(About this task) From the listing below, tally the lines that include "Tumor". Return only the total.

(Records supplied)
⁂

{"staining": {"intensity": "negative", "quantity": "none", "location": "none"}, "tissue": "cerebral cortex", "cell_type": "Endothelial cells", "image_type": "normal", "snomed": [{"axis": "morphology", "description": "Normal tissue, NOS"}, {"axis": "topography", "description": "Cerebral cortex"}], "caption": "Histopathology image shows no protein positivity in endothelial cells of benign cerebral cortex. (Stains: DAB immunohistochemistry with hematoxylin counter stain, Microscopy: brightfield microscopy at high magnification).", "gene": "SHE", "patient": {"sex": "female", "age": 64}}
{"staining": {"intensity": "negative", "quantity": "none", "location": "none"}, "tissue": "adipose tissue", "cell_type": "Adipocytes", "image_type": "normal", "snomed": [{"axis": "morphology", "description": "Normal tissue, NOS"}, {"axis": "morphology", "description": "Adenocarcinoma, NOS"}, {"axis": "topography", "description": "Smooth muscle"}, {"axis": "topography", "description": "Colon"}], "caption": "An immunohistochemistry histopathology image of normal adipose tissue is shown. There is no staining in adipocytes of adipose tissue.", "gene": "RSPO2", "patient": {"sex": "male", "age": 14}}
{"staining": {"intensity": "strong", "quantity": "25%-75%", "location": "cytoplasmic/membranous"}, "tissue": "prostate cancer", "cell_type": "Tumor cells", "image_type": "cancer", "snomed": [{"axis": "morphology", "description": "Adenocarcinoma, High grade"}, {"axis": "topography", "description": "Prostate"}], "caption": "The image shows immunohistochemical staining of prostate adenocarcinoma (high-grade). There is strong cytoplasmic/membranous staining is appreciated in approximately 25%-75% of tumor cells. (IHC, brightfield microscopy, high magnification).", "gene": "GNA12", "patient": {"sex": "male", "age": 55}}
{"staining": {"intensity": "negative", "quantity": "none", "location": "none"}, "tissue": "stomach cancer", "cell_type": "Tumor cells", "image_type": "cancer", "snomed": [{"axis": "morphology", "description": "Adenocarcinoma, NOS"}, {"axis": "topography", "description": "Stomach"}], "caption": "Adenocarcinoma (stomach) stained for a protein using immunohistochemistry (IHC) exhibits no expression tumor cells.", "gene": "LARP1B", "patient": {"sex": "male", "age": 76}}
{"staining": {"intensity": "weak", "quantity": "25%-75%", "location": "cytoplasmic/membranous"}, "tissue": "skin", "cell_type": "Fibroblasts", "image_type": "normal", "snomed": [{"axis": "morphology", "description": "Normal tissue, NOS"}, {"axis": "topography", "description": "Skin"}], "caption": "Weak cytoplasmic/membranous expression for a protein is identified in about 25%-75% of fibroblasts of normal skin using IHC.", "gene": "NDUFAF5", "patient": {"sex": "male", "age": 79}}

⁂

(Worked solution) 2